Le groupe de finissants en Arts, lettres et communication du cégep de Granby lors de leur séjour dans la Grosse Pomme, début mars.
Le groupe de finissants en Arts, lettres et communication du cégep de Granby lors de leur séjour dans la Grosse Pomme, début mars.

Une exposition virtuelle inspirée de New York

Pour les finissants du programme Arts, lettres et communication du cégep de Granby, il aurait été bien triste de mettre un terme à leur aventure des deux dernières années sans en présenter les fruits. La pandémie a peut-être eu raison de leur dernière session, mais elle ne les empêche pas de montrer à la face du monde les oeuvres inspirées de leur séjour dans la Grosse Pomme. Bienvenue dans l’exposition virtuelle Espace New York.

Pour conclure leur programme d’études, les 29 étudiants ont en effet pris la direction de la mégapole, durant la semaine de relâche de mars, pour s’y plonger et la sentir vibrer. Cette visite de cinq jours n’était ni du tourisme ni de la contemplation, insiste le professeur responsable du cours Projet d’intégration, Dominic Marcil, qui faisait partie des quatre enseignants accompagnant le groupe.

Inscrits en profil lettres, arts visuels ou cinéma, les cégépiens avaient en effet préparé le terrain depuis un bon moment et travaillaient sur le projet depuis septembre. Ils avaient même tenu une campagne de financement en vue de ce voyage.

Leur objectif : réaliser un projet de création qui intégrait des connaissances acquises durant leur formation. Cette escapade est d’ailleurs devenue une tradition dans le département.

«Depuis quelques années, les finissants vont à New York et une exposition de leurs oeuvres s’ensuit. Cette fois, en raison de la pandémie, ils ont tous fini leurs projets à la maison — même les étudiants en cinéma, qui ont dû emprunter des équipements pour produire leurs documentaires. Mais cela ne les a pas démotivés. Ils ont livré la marchandise et je suis très fier d’eux! On ne pouvait pas ne pas montrer leur travail...», ajoute M. Marcil.

«Assez émouvant»

D’où l’idée de créer une exposition virtuelle regroupant les 23 projets nés de leur aventure new-yorkaise. Après plusieurs heures de travail, la mise en ligne du site, lundi, a d’ailleurs permis à tout ce beau monde de se réunir via Zoom pour lever leur verre à cette fin d’année si particulière et à la victoire de leur esprit créatif sur le confinement.

«Les étudiants pouvaient également découvrir le travail des autres pour la première fois.
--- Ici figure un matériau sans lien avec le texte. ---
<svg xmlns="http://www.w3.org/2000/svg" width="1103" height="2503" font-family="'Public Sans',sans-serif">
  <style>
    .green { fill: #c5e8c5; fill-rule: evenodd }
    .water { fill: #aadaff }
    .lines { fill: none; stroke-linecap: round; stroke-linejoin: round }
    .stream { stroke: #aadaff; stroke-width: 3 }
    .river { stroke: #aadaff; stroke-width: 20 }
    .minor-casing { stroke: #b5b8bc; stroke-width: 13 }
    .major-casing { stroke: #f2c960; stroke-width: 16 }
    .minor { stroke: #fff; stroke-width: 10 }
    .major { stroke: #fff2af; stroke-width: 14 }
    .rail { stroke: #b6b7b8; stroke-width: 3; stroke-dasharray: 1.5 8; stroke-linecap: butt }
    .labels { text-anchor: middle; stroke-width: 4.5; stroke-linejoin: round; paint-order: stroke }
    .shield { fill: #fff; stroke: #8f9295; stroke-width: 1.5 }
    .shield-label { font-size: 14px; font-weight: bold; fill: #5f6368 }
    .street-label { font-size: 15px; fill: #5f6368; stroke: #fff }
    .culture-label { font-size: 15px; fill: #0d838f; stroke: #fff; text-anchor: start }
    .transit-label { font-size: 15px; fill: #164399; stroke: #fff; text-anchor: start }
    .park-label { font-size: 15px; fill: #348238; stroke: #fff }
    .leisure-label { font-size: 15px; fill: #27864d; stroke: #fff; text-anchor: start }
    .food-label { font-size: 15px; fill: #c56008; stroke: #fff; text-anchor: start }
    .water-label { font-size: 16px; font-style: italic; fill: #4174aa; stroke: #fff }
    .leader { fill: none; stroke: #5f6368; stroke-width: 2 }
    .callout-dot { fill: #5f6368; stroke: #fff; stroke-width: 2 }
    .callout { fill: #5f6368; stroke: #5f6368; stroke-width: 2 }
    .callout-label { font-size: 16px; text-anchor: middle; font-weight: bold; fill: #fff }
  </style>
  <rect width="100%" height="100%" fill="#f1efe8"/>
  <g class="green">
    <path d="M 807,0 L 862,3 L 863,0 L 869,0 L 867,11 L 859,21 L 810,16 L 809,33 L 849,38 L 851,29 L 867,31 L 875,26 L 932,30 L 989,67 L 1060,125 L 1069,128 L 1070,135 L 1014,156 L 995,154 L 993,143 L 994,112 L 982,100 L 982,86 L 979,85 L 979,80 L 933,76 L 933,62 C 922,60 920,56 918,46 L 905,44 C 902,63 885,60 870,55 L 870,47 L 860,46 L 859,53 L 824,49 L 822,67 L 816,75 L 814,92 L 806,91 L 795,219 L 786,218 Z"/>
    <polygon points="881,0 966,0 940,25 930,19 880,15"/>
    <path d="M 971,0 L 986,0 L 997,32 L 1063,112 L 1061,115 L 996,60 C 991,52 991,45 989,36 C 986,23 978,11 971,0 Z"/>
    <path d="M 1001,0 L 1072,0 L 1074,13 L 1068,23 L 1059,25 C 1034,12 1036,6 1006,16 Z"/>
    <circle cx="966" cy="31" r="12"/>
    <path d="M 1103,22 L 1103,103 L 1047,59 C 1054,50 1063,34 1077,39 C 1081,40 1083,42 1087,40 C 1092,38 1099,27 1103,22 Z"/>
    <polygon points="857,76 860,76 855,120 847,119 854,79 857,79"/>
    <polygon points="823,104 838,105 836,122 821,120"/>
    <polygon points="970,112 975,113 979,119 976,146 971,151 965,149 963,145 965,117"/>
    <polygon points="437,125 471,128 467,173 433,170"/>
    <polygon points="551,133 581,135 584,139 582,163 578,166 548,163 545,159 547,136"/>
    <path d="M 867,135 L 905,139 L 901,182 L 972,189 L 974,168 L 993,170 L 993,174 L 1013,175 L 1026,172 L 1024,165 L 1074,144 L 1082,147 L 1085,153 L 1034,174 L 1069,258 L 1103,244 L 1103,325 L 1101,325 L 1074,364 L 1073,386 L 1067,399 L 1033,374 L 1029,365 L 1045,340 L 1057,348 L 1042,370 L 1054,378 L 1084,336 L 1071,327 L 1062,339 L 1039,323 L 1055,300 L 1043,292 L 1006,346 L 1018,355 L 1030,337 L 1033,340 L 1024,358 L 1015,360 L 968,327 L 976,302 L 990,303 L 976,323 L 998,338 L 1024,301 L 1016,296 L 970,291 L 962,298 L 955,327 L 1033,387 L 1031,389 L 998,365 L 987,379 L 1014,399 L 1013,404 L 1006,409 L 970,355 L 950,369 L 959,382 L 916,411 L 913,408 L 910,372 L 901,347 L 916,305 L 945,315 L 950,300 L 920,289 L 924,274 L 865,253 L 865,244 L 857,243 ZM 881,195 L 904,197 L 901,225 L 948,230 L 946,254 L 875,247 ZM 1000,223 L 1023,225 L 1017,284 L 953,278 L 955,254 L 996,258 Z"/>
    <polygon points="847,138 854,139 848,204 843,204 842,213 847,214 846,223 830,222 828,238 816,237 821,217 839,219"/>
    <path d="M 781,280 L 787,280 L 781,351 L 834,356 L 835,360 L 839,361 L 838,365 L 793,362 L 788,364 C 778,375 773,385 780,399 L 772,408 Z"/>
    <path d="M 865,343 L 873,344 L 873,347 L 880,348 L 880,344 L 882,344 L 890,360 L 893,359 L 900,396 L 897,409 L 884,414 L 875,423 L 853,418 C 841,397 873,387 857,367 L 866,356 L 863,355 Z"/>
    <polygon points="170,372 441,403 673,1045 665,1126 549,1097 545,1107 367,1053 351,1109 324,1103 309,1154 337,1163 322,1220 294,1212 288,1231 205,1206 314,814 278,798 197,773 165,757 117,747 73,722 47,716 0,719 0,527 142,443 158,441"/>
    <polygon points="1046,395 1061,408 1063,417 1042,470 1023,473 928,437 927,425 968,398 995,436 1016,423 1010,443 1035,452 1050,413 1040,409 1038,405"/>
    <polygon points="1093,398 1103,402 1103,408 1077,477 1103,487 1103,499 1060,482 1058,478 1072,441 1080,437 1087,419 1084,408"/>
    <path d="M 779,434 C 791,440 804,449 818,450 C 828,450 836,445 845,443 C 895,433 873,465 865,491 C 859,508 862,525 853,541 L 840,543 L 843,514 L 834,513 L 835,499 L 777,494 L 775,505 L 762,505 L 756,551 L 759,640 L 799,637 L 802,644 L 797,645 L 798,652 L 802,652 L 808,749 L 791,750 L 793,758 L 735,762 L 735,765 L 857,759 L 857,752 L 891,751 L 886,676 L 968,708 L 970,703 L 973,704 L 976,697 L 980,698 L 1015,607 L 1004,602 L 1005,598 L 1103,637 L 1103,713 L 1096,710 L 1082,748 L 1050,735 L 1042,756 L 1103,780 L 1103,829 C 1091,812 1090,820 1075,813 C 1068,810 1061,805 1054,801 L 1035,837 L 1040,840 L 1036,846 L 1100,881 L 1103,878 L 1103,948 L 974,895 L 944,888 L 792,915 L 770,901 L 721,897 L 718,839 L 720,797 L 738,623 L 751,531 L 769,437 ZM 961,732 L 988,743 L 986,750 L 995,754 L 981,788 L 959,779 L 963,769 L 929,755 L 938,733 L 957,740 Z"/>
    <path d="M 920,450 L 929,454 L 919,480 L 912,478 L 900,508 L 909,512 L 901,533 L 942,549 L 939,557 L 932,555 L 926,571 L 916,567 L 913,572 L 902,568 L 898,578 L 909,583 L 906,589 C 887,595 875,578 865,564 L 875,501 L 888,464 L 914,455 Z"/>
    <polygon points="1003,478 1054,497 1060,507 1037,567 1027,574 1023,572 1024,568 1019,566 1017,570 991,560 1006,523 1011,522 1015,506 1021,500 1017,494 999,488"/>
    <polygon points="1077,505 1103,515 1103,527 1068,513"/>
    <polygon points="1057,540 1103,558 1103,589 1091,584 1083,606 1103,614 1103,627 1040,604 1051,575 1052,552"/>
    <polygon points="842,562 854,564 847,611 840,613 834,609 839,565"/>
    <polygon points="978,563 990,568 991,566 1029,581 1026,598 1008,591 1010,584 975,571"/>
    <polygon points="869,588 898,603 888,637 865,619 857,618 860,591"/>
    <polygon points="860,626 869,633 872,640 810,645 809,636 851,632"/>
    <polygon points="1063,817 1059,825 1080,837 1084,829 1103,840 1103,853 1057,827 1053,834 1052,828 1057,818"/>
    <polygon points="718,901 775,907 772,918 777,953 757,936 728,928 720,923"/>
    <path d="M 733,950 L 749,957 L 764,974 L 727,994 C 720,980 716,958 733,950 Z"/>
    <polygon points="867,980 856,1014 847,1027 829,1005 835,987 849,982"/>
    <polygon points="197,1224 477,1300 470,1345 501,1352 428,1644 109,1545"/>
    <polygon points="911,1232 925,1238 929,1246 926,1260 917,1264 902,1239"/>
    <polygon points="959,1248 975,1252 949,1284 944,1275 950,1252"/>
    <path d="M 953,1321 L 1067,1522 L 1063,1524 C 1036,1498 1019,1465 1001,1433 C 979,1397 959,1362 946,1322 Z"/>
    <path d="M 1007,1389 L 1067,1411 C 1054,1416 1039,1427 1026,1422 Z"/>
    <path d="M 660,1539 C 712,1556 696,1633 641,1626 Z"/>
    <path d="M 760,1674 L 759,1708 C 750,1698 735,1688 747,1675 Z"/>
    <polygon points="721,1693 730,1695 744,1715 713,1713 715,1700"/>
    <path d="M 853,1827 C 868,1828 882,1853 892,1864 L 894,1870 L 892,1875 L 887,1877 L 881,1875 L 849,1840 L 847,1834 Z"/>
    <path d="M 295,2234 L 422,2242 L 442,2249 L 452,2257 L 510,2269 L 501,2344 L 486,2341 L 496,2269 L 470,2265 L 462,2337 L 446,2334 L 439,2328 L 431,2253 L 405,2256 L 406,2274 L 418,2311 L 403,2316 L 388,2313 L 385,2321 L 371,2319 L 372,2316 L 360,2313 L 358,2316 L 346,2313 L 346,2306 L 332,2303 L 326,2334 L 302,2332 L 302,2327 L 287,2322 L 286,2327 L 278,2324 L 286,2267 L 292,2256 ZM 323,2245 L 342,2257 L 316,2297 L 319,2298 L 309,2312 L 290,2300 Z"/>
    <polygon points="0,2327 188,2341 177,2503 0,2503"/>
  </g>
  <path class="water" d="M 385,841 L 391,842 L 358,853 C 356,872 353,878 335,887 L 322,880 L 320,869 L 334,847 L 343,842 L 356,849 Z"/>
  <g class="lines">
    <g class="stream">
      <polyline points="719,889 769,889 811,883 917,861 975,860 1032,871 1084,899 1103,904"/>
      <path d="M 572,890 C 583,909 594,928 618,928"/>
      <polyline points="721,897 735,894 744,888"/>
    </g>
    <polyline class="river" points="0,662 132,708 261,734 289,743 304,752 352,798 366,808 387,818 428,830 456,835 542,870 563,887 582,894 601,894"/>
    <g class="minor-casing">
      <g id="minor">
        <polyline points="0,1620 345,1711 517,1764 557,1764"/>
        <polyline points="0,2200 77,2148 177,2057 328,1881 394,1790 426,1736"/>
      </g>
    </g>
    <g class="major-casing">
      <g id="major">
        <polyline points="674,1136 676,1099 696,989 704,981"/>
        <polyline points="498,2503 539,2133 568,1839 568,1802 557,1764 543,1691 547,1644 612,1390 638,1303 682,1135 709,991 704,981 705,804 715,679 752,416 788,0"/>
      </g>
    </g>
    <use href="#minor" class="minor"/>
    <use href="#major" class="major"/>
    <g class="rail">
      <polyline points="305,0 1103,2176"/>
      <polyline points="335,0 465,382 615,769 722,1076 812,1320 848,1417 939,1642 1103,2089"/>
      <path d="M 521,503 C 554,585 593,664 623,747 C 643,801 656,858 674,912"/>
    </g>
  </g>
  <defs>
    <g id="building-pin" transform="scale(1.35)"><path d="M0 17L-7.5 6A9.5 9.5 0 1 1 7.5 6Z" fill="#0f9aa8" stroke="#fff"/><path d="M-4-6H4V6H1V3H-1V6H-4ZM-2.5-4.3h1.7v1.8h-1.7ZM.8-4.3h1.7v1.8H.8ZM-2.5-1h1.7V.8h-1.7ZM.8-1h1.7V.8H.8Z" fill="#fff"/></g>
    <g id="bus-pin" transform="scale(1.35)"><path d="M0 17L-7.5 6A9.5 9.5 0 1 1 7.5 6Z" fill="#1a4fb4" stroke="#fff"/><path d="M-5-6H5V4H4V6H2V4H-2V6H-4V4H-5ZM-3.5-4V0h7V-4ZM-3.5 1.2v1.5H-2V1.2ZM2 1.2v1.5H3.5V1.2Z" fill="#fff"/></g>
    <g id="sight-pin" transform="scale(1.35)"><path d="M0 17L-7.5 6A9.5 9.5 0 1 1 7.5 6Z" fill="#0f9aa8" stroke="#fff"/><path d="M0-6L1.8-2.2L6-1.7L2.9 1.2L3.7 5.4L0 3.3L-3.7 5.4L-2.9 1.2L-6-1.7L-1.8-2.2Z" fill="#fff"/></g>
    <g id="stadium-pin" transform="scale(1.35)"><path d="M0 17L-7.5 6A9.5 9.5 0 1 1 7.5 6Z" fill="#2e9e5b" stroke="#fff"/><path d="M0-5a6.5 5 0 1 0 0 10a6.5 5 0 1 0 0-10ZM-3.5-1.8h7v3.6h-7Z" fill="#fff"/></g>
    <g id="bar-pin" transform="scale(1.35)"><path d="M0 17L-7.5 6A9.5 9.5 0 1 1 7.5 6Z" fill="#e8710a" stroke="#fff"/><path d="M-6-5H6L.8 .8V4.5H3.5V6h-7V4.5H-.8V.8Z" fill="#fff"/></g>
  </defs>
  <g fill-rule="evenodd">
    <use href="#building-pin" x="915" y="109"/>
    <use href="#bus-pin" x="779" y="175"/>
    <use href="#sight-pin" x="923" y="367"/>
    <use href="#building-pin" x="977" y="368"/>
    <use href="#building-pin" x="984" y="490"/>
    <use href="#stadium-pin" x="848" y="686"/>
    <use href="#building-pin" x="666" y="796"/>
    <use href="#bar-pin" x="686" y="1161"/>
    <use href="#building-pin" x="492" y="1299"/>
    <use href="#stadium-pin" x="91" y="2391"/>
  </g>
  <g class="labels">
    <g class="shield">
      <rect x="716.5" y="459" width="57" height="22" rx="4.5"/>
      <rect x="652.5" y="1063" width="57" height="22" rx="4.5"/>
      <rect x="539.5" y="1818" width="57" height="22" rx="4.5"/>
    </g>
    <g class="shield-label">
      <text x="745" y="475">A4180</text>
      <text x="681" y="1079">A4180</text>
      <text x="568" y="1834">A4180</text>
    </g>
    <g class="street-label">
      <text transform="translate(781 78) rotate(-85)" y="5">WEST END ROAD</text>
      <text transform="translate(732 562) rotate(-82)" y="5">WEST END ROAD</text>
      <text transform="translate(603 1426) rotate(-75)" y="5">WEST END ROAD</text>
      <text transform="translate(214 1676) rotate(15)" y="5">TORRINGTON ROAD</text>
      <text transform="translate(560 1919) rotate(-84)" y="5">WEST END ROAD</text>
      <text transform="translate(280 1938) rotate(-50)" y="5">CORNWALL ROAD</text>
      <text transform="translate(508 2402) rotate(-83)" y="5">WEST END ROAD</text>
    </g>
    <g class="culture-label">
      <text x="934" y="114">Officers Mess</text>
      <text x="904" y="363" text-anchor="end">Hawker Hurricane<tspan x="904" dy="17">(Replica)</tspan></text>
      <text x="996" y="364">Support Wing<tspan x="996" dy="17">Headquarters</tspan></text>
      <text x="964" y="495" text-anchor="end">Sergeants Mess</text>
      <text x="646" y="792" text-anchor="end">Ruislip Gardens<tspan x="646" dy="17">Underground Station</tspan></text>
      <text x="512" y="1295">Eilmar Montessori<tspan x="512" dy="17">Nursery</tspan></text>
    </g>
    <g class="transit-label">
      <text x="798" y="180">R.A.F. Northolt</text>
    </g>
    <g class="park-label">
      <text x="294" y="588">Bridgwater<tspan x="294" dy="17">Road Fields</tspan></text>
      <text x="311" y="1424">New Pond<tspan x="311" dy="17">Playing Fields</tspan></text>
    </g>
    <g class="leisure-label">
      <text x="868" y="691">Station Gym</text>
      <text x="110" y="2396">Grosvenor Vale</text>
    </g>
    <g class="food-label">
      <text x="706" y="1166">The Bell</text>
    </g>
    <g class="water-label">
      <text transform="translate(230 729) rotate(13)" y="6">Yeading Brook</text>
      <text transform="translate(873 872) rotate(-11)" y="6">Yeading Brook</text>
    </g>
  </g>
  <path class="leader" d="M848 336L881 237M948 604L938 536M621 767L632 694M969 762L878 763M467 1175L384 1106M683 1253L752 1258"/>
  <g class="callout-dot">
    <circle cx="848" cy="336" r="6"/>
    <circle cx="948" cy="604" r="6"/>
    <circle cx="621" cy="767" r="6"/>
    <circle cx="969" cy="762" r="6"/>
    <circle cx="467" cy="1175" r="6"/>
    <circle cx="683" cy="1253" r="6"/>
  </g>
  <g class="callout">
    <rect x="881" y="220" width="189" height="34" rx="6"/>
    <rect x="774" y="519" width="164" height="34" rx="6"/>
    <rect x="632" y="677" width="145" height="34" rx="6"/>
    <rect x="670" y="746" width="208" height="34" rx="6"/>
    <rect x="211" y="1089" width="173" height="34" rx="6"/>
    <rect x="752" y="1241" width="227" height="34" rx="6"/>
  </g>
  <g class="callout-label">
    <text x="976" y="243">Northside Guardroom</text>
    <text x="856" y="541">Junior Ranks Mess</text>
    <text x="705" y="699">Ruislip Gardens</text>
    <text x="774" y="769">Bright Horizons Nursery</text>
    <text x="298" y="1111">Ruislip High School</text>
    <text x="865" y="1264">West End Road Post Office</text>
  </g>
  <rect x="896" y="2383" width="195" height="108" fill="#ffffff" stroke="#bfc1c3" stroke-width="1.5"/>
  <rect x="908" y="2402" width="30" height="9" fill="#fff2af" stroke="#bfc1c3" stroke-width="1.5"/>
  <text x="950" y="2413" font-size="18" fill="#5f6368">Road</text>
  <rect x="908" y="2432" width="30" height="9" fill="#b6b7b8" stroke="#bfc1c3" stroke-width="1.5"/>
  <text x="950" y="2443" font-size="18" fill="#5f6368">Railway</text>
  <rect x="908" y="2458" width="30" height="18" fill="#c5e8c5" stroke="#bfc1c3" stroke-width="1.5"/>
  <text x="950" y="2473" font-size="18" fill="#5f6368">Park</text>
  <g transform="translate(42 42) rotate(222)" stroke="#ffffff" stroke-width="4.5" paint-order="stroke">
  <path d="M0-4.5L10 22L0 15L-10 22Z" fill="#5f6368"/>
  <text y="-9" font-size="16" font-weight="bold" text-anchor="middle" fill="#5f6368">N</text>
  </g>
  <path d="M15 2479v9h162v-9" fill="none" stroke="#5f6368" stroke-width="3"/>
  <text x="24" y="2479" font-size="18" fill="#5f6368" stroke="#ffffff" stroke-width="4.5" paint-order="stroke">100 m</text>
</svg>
C’était assez émouvant.»

De belle facture, la page propose ainsi des récits, des suites poétiques, des croquis, des intentions, des journaux de création, ainsi que des documentaires sur une pizzéria de Brooklyn, sur le parrain des paparazzis et sur l’univers des Comedy Clubs.

«Cette exposition permet au public de voir comment ils ont exploité New York comme un terrain de jeu. Il y a une saveur à tout ça. Beaucoup de projets abordent le multiculturalisme. C’est intéressant. Cette année, on leur demandait d’ancrer leur travail dans un lieu précis de la ville. Chaque fois, ils réussissent à créer des projets étonnants. Ils sont débrouillards!» termine l’enseignant.